In deze omstandigheden kan het EHRM alleen maar concluderen dat de verzoeker niet heeft aangetoond dat er gegronde redenen zijn om aan te nemen dat hij bij terugkeer naar zijn land van herkomst een reëel risico loopt om in strijd met artikel 3 EVRM te worden behandeld.
 
Schending artikel 5 §§ 1-4 EVRM
 
Hij klaagde ook dat zijn detentie in afwachting van een uitwijzingsprocedure willekeurig en langdurig was geweest en dat hij geen toegang had gehad tot een effectieve rechterlijke toetsing van zijn detentie. De regering stelde dat er geen sprake was van een overtreding vanwege de detentie van de verzoeker in afwachting van zijn uitzetting.
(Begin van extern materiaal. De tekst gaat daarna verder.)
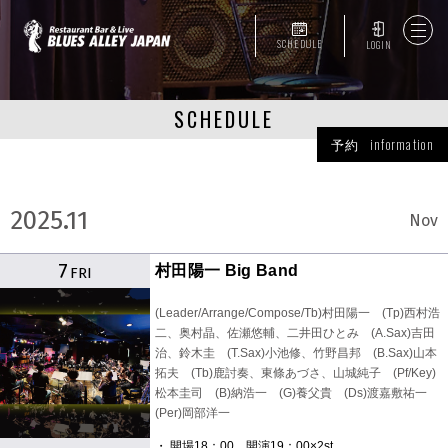
SCHEDULE
LOGIN
SCHEDULE
予約 information
2025.11
Nov
7
村田陽一 Big Band
FRI
(Leader/Arrange/Compose/Tb)村田陽一 (Tp)西村浩
二、奥村晶、佐瀬悠輔、二井田ひとみ (A.Sax)吉田
治、鈴木圭 (T.Sax)小池修、竹野昌邦 (B.Sax)山本
拓夫 (Tb)鹿討奏、東條あづさ、山城純子 (Pf/Key)
松本圭司 (B)納浩一 (G)養父貴 (Ds)渡嘉敷祐一
(Per)岡部洋一
・ 開場18：00 開演19：00×2st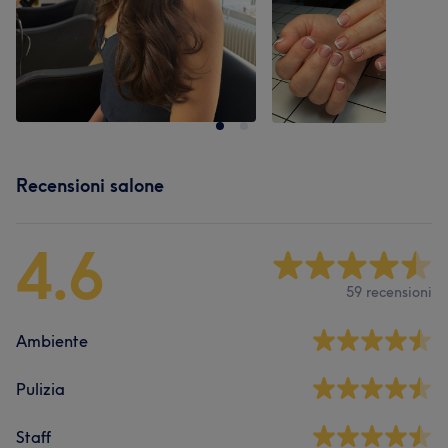
Recensioni salone
4.6
59 recensioni
Ambiente
Pulizia
Staff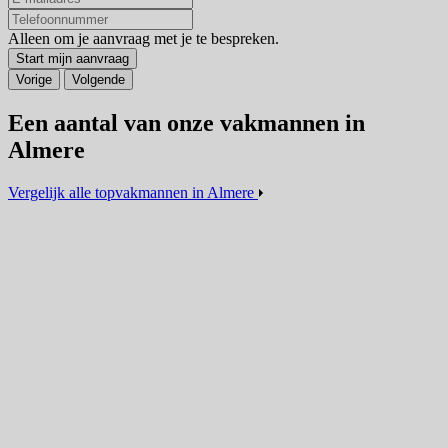
Alleen om je aanvraag met je te bespreken.
Start mijn aanvraag
Vorige
Volgende
Een aantal van onze vakmannen in
Almere
Vergelijk alle topvakmannen in Almere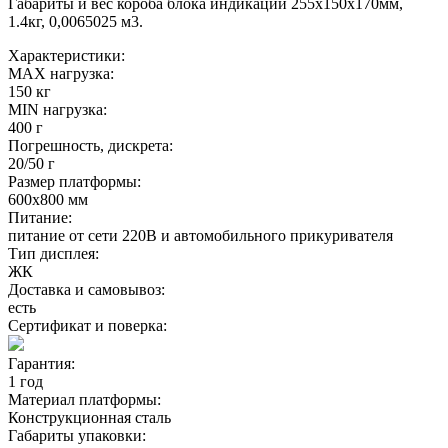
Габариты и вес короба блока индикации 255х150х170мм,
1.4кг, 0,0065025 м3.
Характеристики:
MAX нагрузка:
150 кг
MIN нагрузка:
400 г
Погрешность, дискрета:
20/50 г
Размер платформы:
600х800 мм
Питание:
питание от сети 220В и автомобильного прикуривателя
Тип дисплея:
ЖК
Доставка и самовывоз:
есть
Сертификат и поверка:
Гарантия:
1 год
Материал платформы:
Конструкционная сталь
Габариты упаковки: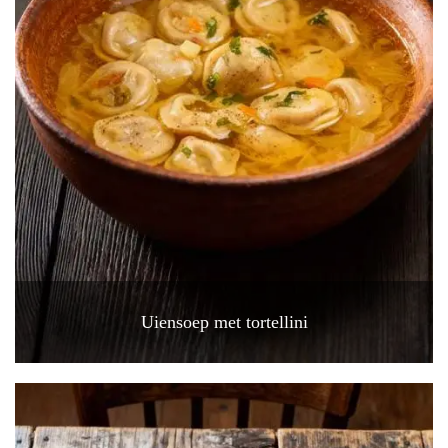
Uiensoep met tortellini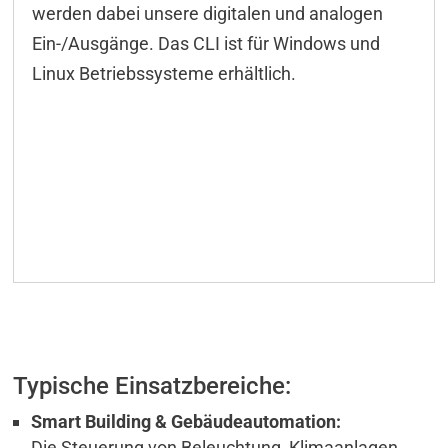
werden dabei unsere digitalen und analogen
Ein-/Ausgänge. Das CLI ist für Windows und
Linux Betriebssysteme erhältlich.
Typische Einsatzbereiche:
Smart Building & Gebäudeautomation:
Die Steuerung von Beleuchtung, Klimaanlagen,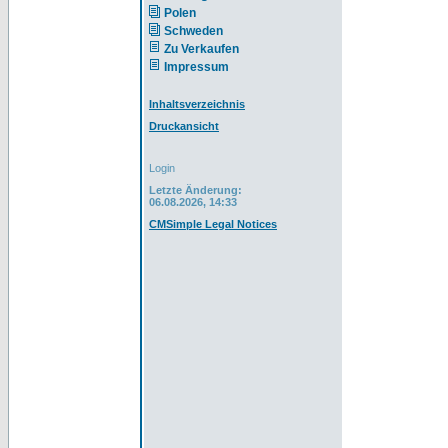
Polen
Schweden
Zu Verkaufen
Impressum
Inhaltsverzeichnis
Druckansicht
Login
Letzte Änderung:
06.08.2026, 14:33
CMSimple Legal Notices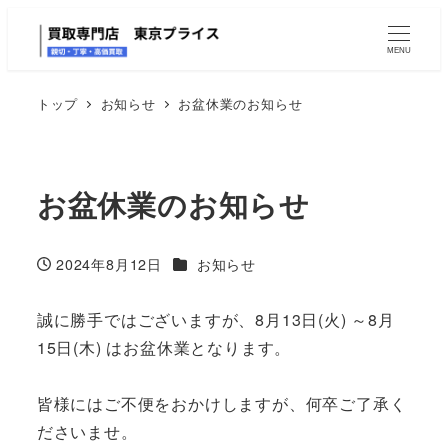
MENU
トップ
お知らせ
お盆休業のお知らせ
お盆休業のお知らせ
カテゴリー
2024年8月12日
お知らせ
投稿日
誠に勝手ではございますが、8月13日(火) ～8月
15日(木) はお盆休業となります。
皆様にはご不便をおかけしますが、何卒ご了承く
ださいませ。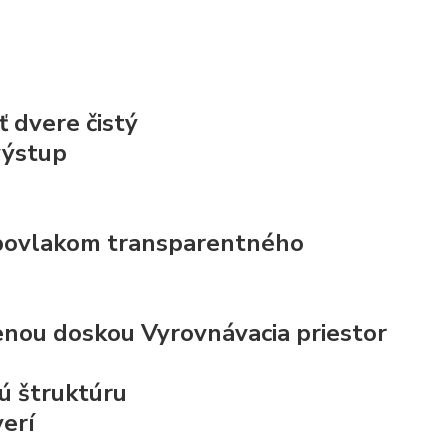
 dvere čistý
výstup
s povlakom transparentného
nenou doskou
Vyrovnávacia priestor
nú štruktúru
erí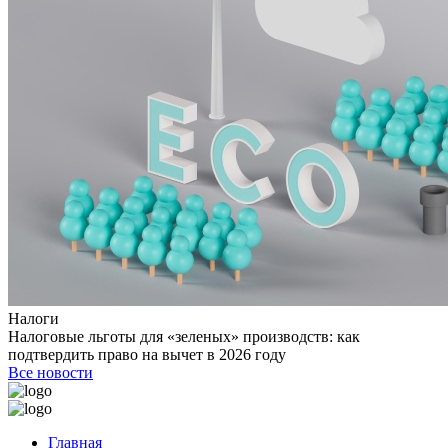
Налоги
Налоговые льготы для «зеленых» производств: как
подтвердить право на вычет в 2026 году
Все новости
Главная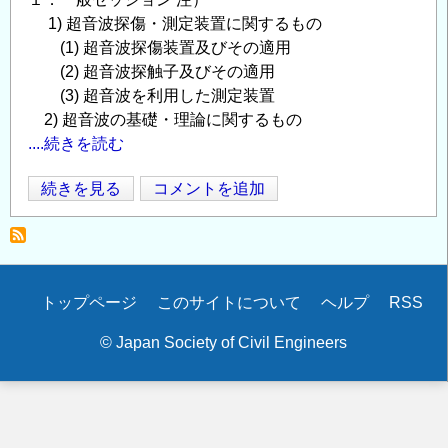
1) 超音波探傷・測定装置に関するもの
(1) 超音波探傷装置及びその適用
(2) 超音波探触子及びその適用
(3) 超音波を利用した測定装置
2) 超音波の基礎・理論に関するもの
....続きを読む
第
続きを見る
コメントを追加
Opens in
Opens
32
回
超
音
Secondary
トップページ
このサイトについて
ヘルプ
RSS
波
menu
に
© Japan Society of Civil Engineers
よ
る
非
破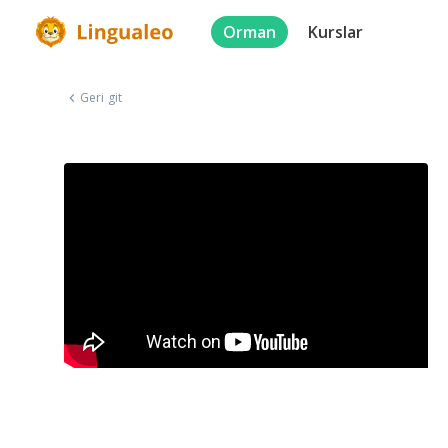
Orman
Kurslar
Geri git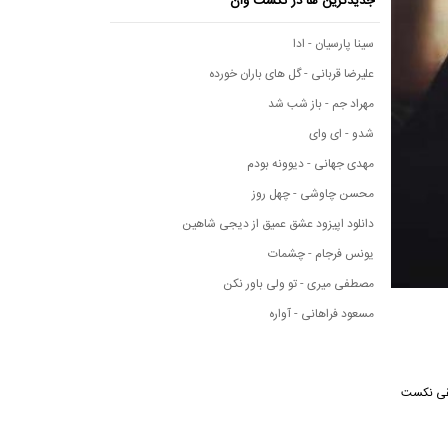
جدیدترین ها در نکست وان
سینا پارسیان - ادا
علیرضا قربانی - گل های باران خورده
مهراد جم - باز شب شد
شدو - ای وای
مهدی جهانی - دیوونه بودم
محسن چاوشی - چهل روز
دانلود اپیزود عشق عمیق از دیجی شاهین
یونس فرجام - چشمات
مصطفی میری - تو ولی باور نکن
مسعود فراهانی - آواره
موسیقی نکست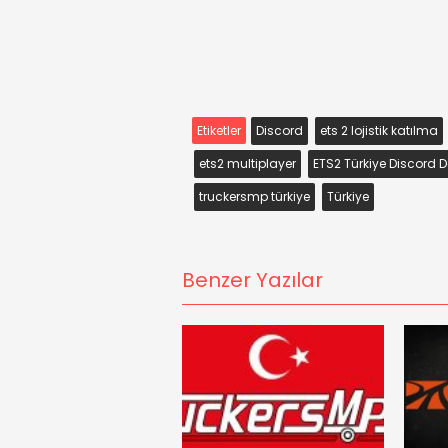
Etiketler
Discord
ets 2 lojistik katılma
ets2 multiplayer
ETS2 Türkiye Discord
truckersmp türkiye
Türkiye
Benzer Yazılar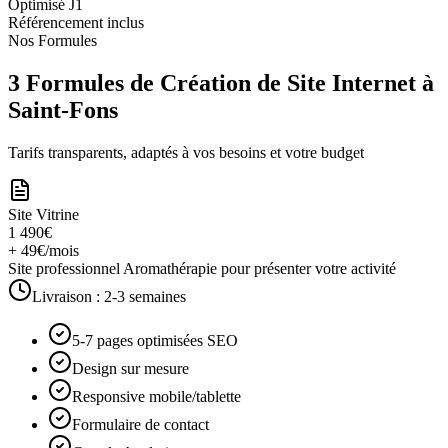
Optimisé J1
Référencement inclus
Nos Formules
3 Formules de Création de Site Internet à
Saint-Fons
Tarifs transparents, adaptés à vos besoins et votre budget
Site Vitrine
1 490€
+ 49€/mois
Site professionnel Aromathérapie pour présenter votre activité
Livraison :
2-3 semaines
5-7 pages optimisées SEO
Design sur mesure
Responsive mobile/tablette
Formulaire de contact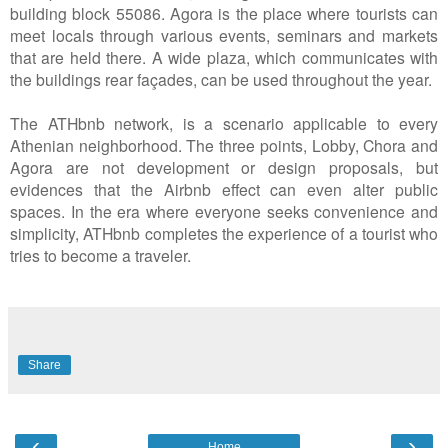
building block 55086. Agora is the place where tourists can
meet locals through various events, seminars and markets
that are held there. A wide plaza, which communicates with
the buildings rear façades, can be used throughout the year.
The ATHbnb network, is a scenario applicable to every
Athenian neighborhood. The three points, Lobby, Chora and
Agora are not development or design proposals, but
evidences that the Airbnb effect can even alter public
spaces. In the era where everyone seeks convenience and
simplicity, ATHbnb completes the experience of a tourist who
tries to become a traveler.
Share
‹
›
Home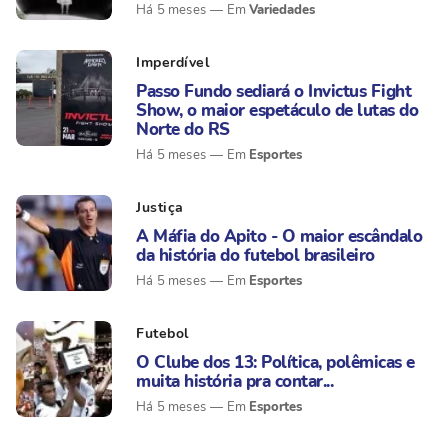
Variedades
Há 5 meses
Imperdível
Passo Fundo sediará o Invictus Fight
Show, o maior espetáculo de lutas do
Norte do RS
Esportes
Há 5 meses
Justiça
A Máfia do Apito - O maior escândalo
da história do futebol brasileiro
Esportes
Há 5 meses
Futebol
O Clube dos 13: Política, polêmicas e
muita história pra contar...
Esportes
Há 5 meses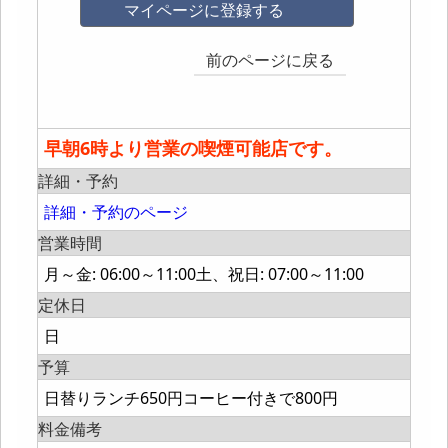
マイページに登録する
前のページに戻る
早朝6時より営業の喫煙可能店です。
詳細・予約
詳細・予約のページ
営業時間
月～金: 06:00～11:00土、祝日: 07:00～11:00
定休日
日
予算
日替りランチ650円コーヒー付きで800円
料金備考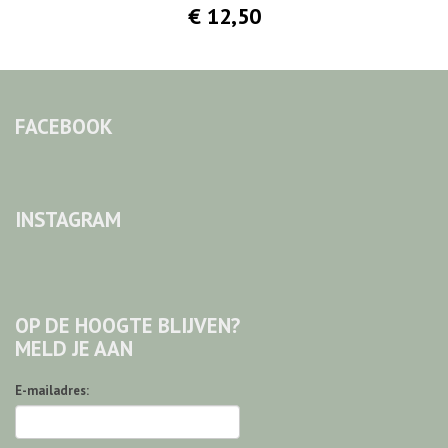
€ 12,50
FACEBOOK
INSTAGRAM
OP DE HOOGTE BLIJVEN?
MELD JE AAN
E-mailadres: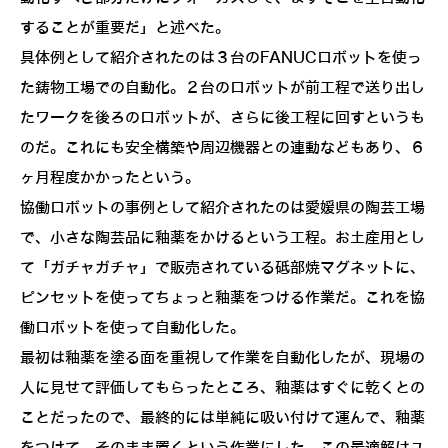
することが重要だ」と述べた。
具体例として紹介されたのは３台のFANUCロボットを使っ
た鋳物工場での自動化。２台のロボットが前工程で送り出し
たワークを後ろのロボットが、さらに後工程に回すというも
のだ。これにも安全構築や周辺機器との連動などもあり、６
ヶ月程度かかったという。
協働ロボットの事例として紹介されたのは愛媛県の陶芸工場
で、小さな陶芸品に釉薬をかけるという工程。お土産用とし
て「ガチャガチャ」で販売されている砥部焼マグネットに、
ピンセットを使ってちょっと釉薬をつける作業だ。これを協
働ロボットを使って自動化した。
最初は釉薬を塗る面を重視して作業を自動化したが、現場の
人に見せて評価してもらったところ、釉薬はすぐに乾くとの
ことだったので、最終的には単純に吸い付けて運んで、釉薬
をつけて、そのまま置くという作業にした。この最適解はユ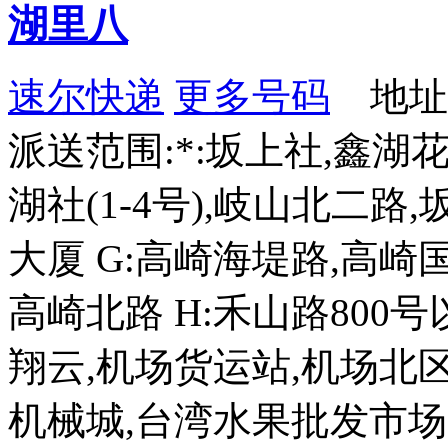
湖里八
速尔快递
更多号码
地址
派送范围:*:坂上社,鑫湖花
湖社(1-4号),岐山北二路,
大厦 G:高崎海堤路,高崎
高崎北路 H:禾山路800号以
翔云,机场货运站,机场北区 
机械城,台湾水果批发市场,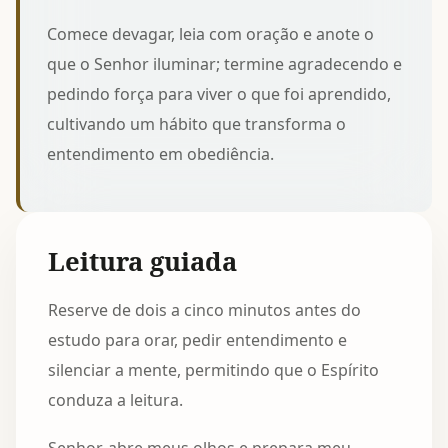
Comece devagar, leia com oração e anote o
que o Senhor iluminar; termine agradecendo e
pedindo força para viver o que foi aprendido,
cultivando um hábito que transforma o
entendimento em obediência.
Leitura guiada
Reserve de dois a cinco minutos antes do
estudo para orar, pedir entendimento e
silenciar a mente, permitindo que o Espírito
conduza a leitura.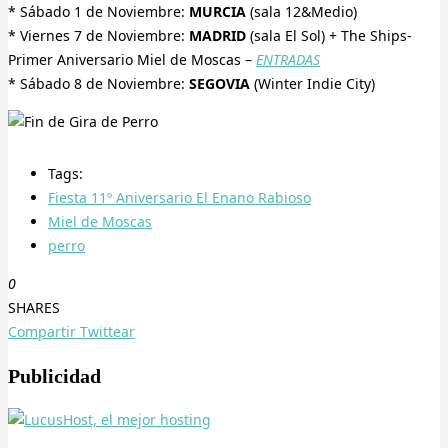
* Sábado 1 de Noviembre:
MURCIA
(sala 12&Medio)
* Viernes 7 de Noviembre:
MADRID
(sala El Sol) + The Ships-
Primer Aniversario Miel de Moscas –
ENTRADAS
* Sábado 8 de Noviembre:
SEGOVIA
(Winter Indie City)
Tags:
Fiesta 11º Aniversario El Enano Rabioso
Miel de Moscas
perro
0
SHARES
Compartir
Twittear
Publicidad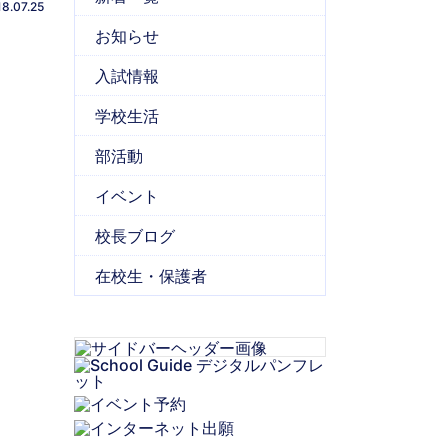
8.07.25
お知らせ
入試情報
学校生活
部活動
イベント
校長ブログ
在校生・保護者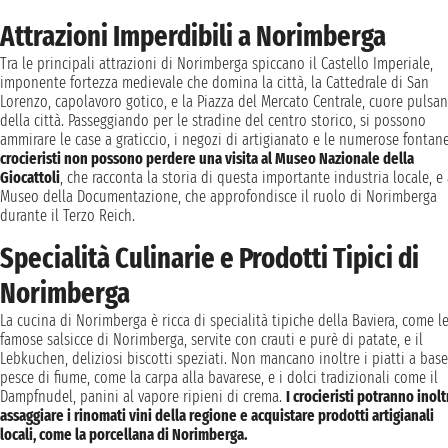
Attrazioni Imperdibili a Norimberga
Tra le principali attrazioni di Norimberga spiccano il Castello Imperiale,
imponente fortezza medievale che domina la città, la Cattedrale di San
Lorenzo, capolavoro gotico, e la Piazza del Mercato Centrale, cuore pulsan
della città. Passeggiando per le stradine del centro storico, si possono
ammirare le case a graticcio, i negozi di artigianato e le numerose fontan
crocieristi non possono perdere una visita al Museo Nazionale della
Giocattoli
, che racconta la storia di questa importante industria locale, e 
Museo della Documentazione, che approfondisce il ruolo di Norimberga
durante il Terzo Reich.
Specialità Culinarie e Prodotti Tipici di
Norimberga
La cucina di Norimberga è ricca di specialità tipiche della Baviera, come l
famose salsicce di Norimberga, servite con crauti e purè di patate, e il
Lebkuchen, deliziosi biscotti speziati. Non mancano inoltre i piatti a base
pesce di fiume, come la carpa alla bavarese, e i dolci tradizionali come il
Dampfnudel, panini al vapore ripieni di crema.
I crocieristi potranno inolt
assaggiare i rinomati vini della regione e acquistare prodotti artigianali
locali, come la porcellana di Norimberga.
In het bijzonder was de termijn voor zijn detentie niet bepaald in het desbetreffende besluit van de rechtbank van 6 maart 2017, omdat het in normale omstandigheden niet lang duurde om een uitzettingsbevel ten uitvoer te leggen.
 
Het EHRM merkt op dat de algemene beginselen betreffende de vrijheidsberoving in afwachting van uitzetting en de beschikbaarheid van een mechanisme voor de toetsing van de voortgezette hechtenis in een aantal van zijn eerdere arresten zijn vermeld (zie onder meer Chahal tegen het Verenigd Koninkrijk, 15 november 1996, § 112, Verslagen van arresten en besluiten 1996; V, A. e.a. tegen het Verenigd Koninkrijk [GC], nr. 3455/05, § 164, E.G. 2009).
 
In de zaken Azimov/Rusland (nr. 67474/11, 18 april 2013) en Kim/Rusland (nr. 44260/13, 17 juli 2014) heeft het EHRM reeds een schending vastgesteld met betrekking tot soortgelijke kwesties.
 
Na onderzoek van al het aan hem voorgelegde materiaal heeft het EHRM geen enkel feit of argument gevonden dat het kan overtuigen om tot een andere conclusie te komen over de gegrondheid van deze klachten. Gelet op zijn rechtspraak ter zake is het EHRM van oordeel dat de detentie van de verzoeker in afwachting van zijn uitzetting onwettig was en dat hij geen procedure had om de voortzetting van zijn detentie te toetsen. Bijgevolg is er sprake van een schending van artikel 5, §§ 1 en 4, EVRM.